The film won the Golden Lion at the Venice Film Festival and, two years later, won an Honourary Academy Award, the film often being credited as to why the Academy invented the Best Foreign Movie category. In other words, it was the film that put Japanese cinema on the map (which to the Japanese meant that the film must be somehow deficient, if the crazy Westerners could understand it... and not be a true Japanese product). I mean some film was bound to do that for Japan at some point but... yeah, this was the one. But why?

Well, the first flashback and many subsequent scenes has the moving camera pointing up directly at the sun (with the tree canopy against the sky almost becoming another character here)... often accredited as being the first film to do so (although there were, I suspect, silent films doing that before 1950) but, as importantly, the film uses a lot of hand held camera technique, which was also a bit of an eye opener. I’ve heard many directors tell of the first time they saw this and the way the camera was freed and allowed them to contemplate what else could be done with cinema. Also, in reference to the fact that the different flashback sequences, each eliciting very different performances by the lead actors (it’s quite something when, in the fourth segment, Machiko Kyô kinda goes mad and slips into the trademark, over enthusiastic, wild Mifune laugh from the first sequence which would later reappear in Seven Samurai, and make it her own) and they way the medium of film suddenly seemed so free and flexible. And the rigorous fight between the bandit and the samurai in the first recollection is performed as two inept men fighting comically when it’s observed for the fourth time.

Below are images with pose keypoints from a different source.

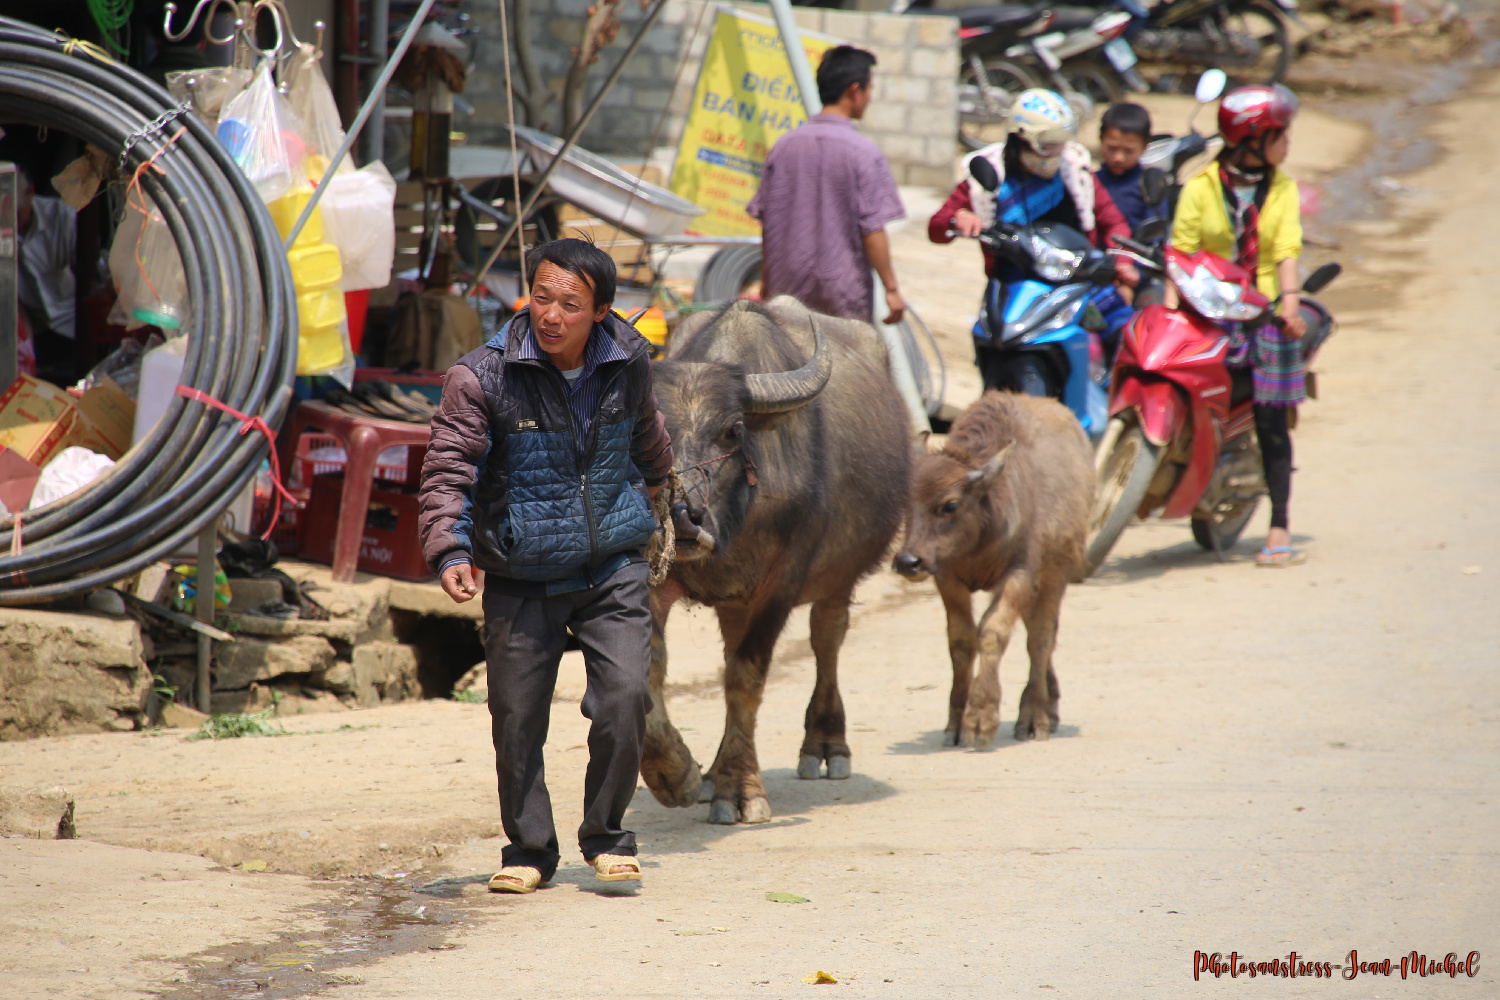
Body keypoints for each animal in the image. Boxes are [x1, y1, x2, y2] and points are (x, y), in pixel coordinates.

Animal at [640, 297, 911, 825]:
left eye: (732, 431)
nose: (683, 518)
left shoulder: (781, 584)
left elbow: (747, 678)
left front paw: (740, 791)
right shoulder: (654, 576)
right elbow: (651, 667)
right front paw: (676, 774)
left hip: (838, 577)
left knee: (827, 638)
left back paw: (825, 745)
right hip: (735, 601)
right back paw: (710, 773)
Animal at [893, 391, 1093, 747]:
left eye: (951, 504)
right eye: (905, 502)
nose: (908, 562)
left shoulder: (1020, 576)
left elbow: (992, 632)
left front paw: (980, 719)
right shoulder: (948, 578)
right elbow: (961, 640)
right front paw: (955, 725)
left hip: (1055, 573)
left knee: (1041, 638)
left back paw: (1035, 717)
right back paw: (1050, 705)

Plus, of course, what Kurosawa could so with a 4:3 aspect ratio is just amazing. Here are just three of the many shots which are utterly brilliant here...

The samurai first coming across Mifune sitting against tree on the opposite side of screen, a huge tree trunk turning the vertical space between them into a thick black separator, framing the actors in their own slivers of space.

Another shot of the upper torso and head of Shimura in close up, centred large in the screen, with two other characters in long shot over each shoulder as they converse. Again, another separator, this time made from one of the characters (see one of the shots pictured above).

Finally, Minoru Chiaki clutching one side of a column in close up, the structure taking up the right half of the screen as an area of darkness. Then Shimura says something and we pan right, the column now taking up the left hand side of the screen as we catch up to a medium shot of Shimura standing in the background all in one motion. It’s like a moving series of frames and all this stuff I’m describing in terms of visual creativity is just a small handful of much of the movie in terms of excellence in shot composition (which, to be fair, you expect from the greatest director in the world... which is, of course, Akira Kurosawa). 

And that’s just about it from me about Rashômon, I think. It’s obviously influential and has also been remade a fair few times... I still need to see the Western remake with Paul Newman and William Shatner entitled The Outrage but, even the great Mario Bava had a crack at this when he turned it into a fairly sexless sex comedy in his film Four Times That Night, if memory recalls (what do you expect when you let Dick Randall produce your movie, eh?). Rashômon, though, is definitely the film that put Japanese cinema and, by default, Kurosawa, on the international map and most cineastes would have surely seen this one by now. But, if you haven’t, you should probably look this one up... it added greatly, I think, to the grammar of cinema in all it’s forms. Another of the great director’s masterpieces. 

*Originally an entranceway to Kyoto but destroyed by storms over the 9th and 10th centuries.